Cara Delevingne details Harvey Weinstein's attempt to force her to kiss woman in his hotel room

Cara Delevingne has come forward to accuse Harvey Weinstein of attempting to coerce a sexual encounter between her and another woman in his hotel room.

The model-turned-actress, 25, had just begun her acting career when she was first contacted by Weinstein, she told reporter Yashar Ali.

"I received a call from Harvey Weinstein asking if I had slept with any of the women I was seen out with in the media," Delevingne, who is bisexual, recounted. After he delivered some unsolicited advice -- that she would never make it as an actress in Hollywood if she were openly gay -- the phone call ended.

A year or two later, the two arranged to meet in a hotel lobby with a film director. After the director left the meeting, Weinstein asked her to "stay and chat."

"As soon as we were alone he began to brag about all the actresses he had slept with and how he made their careers and spoke about other inappropriate things of a sexual nature," Delevingne continued. "He then invited me to his room."

After declining the invitation and asking and assistant if her car was nearby, the assistant told her it wasn't and she should go to his room. She felt, she said, "powerless and scared but didn't want to act that way hoping I was wrong about the situation."

It was once they entered his room that things took a turn. "When I arrived, I was relieved to find another woman in his room and thought immediately I was safe," she recalled. "He asked us to kiss and began some sort of advances upon his direction."

Panicked, Delevingne attempted to reroute the situation by asking Weinstein if he knew she could sing. "I thought it would make the situation better," she said. "More professional, like an audition. I was so nervous. After singing I said again that I had to leave."

Weinstein tried to kiss her on the lips as she exited.

Delevingne believes that the uncomfortable experience was involved in her booking the part they'd originally met to discuss. "Since then I felt awful that I did the movie.

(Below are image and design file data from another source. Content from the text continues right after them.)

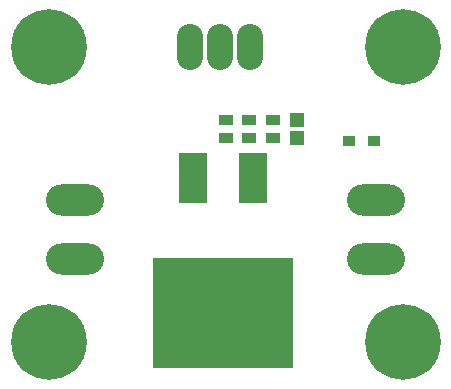
<source format=gts>
G04 #@! TF.FileFunction,Soldermask,Top*
%FSLAX46Y46*%
G04 Gerber Fmt 4.6, Leading zero omitted, Abs format (unit mm)*
G04 Created by KiCad (PCBNEW 4.0.2-stable) date 04/06/2016 20:31:28*
%MOMM*%
G01*
G04 APERTURE LIST*
%ADD10C,0.100000*%
%ADD11C,6.400000*%
%ADD12R,0.990000X0.850000*%
%ADD13O,2.200860X3.900120*%
%ADD14R,1.197560X1.197560*%
%ADD15R,1.300000X0.900000*%
%ADD16O,4.900000X2.650000*%
%ADD17R,2.482800X4.210000*%
%ADD18R,11.830000X9.290000*%
G04 APERTURE END LIST*
D10*
D11*
X133500000Y-92500000D03*
X163500000Y-92500000D03*
X133500000Y-117500000D03*
X163500000Y-117500000D03*
D12*
X161055000Y-100500000D03*
X158945000Y-100500000D03*
D13*
X145460000Y-92500000D03*
X148000000Y-92500000D03*
X150540000Y-92500000D03*
D14*
X154500000Y-100249300D03*
X154500000Y-98750700D03*
D15*
X150500000Y-100250000D03*
X150500000Y-98750000D03*
X148500000Y-100250000D03*
X148500000Y-98750000D03*
X152500000Y-98750000D03*
X152500000Y-100250000D03*
D16*
X161250000Y-110500000D03*
X161250000Y-105500000D03*
X135750000Y-105500000D03*
X135750000Y-110500000D03*
D17*
X150840000Y-103660000D03*
X145760000Y-103660000D03*
D18*
X148300000Y-115090000D03*
M02*

</source>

I felt I didn't deserve the part," she said. "I was so hesitant about speaking out. I didn't want to hurt his family. I felt guilty as if I did something wrong."

Below is Delevingne's statement in full:

Delevingne's is the latest in an onslaught of allegations about the longtime movie mogul, whose decades of sexual harassment were exposed last week in a New York Times report. Days later, the New Yorker published its own harrowing investigation, which included at least three claims of rape.

Weinstein, according to Wednesday reports, has left the country to begin rehab for "sex addiction" in Europe.